This admission was long overdue. After just 11 and a half months, the president has pretty much gambled away the popularity that led to his triumphant election victory in May 2007. The candidate who presented himself to the French people as a tenacious doer, a visionary, who awakened expectations of a "new France," has experienced an almost grotesque crash in support in recent months.
The people's love affair with their president lasted up until his divorce from ex-wife Cecilia. Sarkozy then annoyed his supporters with his blatant desire to hang out with VIPs and celebrities, and his flashy taste in Rolex watches and Ray Bans. This taste for luxury soon earned him a name guaranteed to damage a reputation: "President Bling Bling."
A Presidential Comeback in Four Acts
And the French were left wondering what ever happened to all those reforms that Sarkozy had promised them. Protection from the ills of globalization, the restructuring of the state, the modernization of schools and universities, the cleaning up of the state finances, fewer immigrants and more jobs, and above all -- more money in their pocket. There had been a monumental pledge to introduce 55 reforms, which the "omnipresident" promised he would carry out, not one after the other, but all at once.
However, the maelstrom of announcements, laws and commissions has seen Sarkozy's project disintegrate into a patchwork. The mishaps and missteps have made the president look helpless, and the worldwide economic downturn has caused his ambitious political project to falter. His statement that "the coffers are empty" almost seemed like a declaration of bankruptcy. With his popularity plummeting, the PR advisers decided it was time for a media offensive.
The Elysee script for the presidential comeback was for a performance in four acts: Economy, society, international and domestic politics.

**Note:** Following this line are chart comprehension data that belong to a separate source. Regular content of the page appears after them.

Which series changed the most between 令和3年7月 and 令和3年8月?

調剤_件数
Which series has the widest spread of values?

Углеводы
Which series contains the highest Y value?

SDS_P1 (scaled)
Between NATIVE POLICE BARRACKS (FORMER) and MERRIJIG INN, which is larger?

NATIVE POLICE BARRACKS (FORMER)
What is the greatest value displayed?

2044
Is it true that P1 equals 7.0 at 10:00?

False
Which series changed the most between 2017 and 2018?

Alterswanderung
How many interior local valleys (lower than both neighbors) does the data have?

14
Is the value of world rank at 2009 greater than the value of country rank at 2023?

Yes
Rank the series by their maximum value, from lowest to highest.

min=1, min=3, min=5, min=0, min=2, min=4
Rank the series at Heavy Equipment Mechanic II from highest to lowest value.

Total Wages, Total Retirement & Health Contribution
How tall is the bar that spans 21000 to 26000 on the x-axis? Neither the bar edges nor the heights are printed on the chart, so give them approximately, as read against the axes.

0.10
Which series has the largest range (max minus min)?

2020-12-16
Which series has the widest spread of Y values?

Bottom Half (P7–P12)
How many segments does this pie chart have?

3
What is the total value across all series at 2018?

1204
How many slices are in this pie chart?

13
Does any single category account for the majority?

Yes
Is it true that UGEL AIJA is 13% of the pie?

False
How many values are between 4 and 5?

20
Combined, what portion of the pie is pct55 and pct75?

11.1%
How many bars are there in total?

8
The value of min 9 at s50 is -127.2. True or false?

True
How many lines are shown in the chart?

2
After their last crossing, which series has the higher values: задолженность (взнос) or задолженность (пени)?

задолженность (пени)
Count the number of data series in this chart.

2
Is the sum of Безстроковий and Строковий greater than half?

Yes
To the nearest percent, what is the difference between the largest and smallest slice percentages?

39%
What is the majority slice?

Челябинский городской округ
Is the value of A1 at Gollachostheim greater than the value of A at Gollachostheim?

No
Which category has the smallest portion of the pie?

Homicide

Sarkozy painstakingly went through the reforms, big and small, that he has either carried out or proposed. He reviewed his election promises, going through them point by point. He spoke of the jump in oil and gas prices, the horrendous increase in the cost of phone calls and ham -- a scandal. He spoke of the reform of inheritance tax, cheaper train tickets for families with many children, work for pensioners, Tibet, Afghanistan, Europe. No issue or detail was spared.
In the end, the big pitch didn’t really succeed. Sarkozy kept to the statesmanlike script, only straying occasionally, for example on the issue of immigration, when the aggressive attitude of a pedantic lecturer shone through. This kind of list of achievements, announced in tones of self-regard, just doesn’t play well these days with the pessimistic French, who are suffering a growing loss of trust and a real fall in purchasing power. "Are things better for French people now than they were last year?" one journalist asked. "Not enough," Sarkozy said with a grim smile.
That is also what the French obviously think. In an opinion poll in the Le Parisien newspaper on the popularity of the six presidents of the Fifth Republic -- Charles de Gaulle, Georges Pompidou, Valery Giscard d'Estaing, Francois Mitterrand, Jacques Chirac and Nicolas Sarkozy -- the incumbent came in last.
That ranking can only improve. The question now is how the French will react to the ongoing drama in the Elysee Palace, as the curtain raises on another four years of the Sarkozy show.